[Data for processing — start]

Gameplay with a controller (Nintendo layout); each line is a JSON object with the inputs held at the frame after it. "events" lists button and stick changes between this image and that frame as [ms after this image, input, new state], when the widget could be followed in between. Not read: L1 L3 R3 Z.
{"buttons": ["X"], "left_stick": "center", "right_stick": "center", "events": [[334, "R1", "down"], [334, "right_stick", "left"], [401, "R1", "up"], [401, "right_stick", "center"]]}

[Data for processing — finish]
[Data for processing — start]

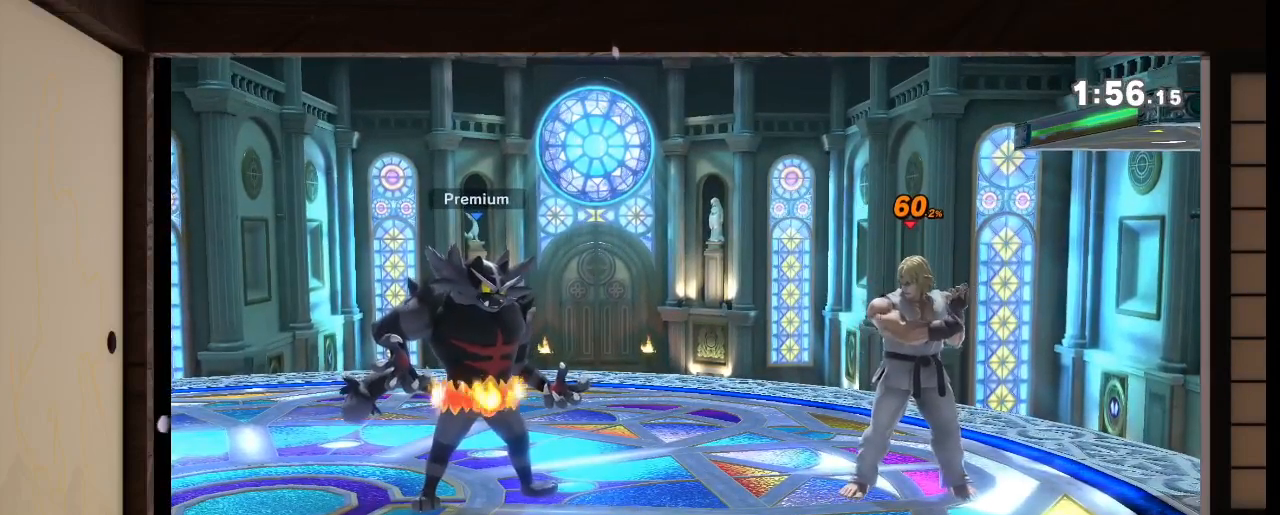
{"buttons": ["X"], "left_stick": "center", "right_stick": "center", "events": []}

[Data for processing — finish]

• Assignment: Give the count of lines above that include the word "buttons", stating no other information.

• The answer: 2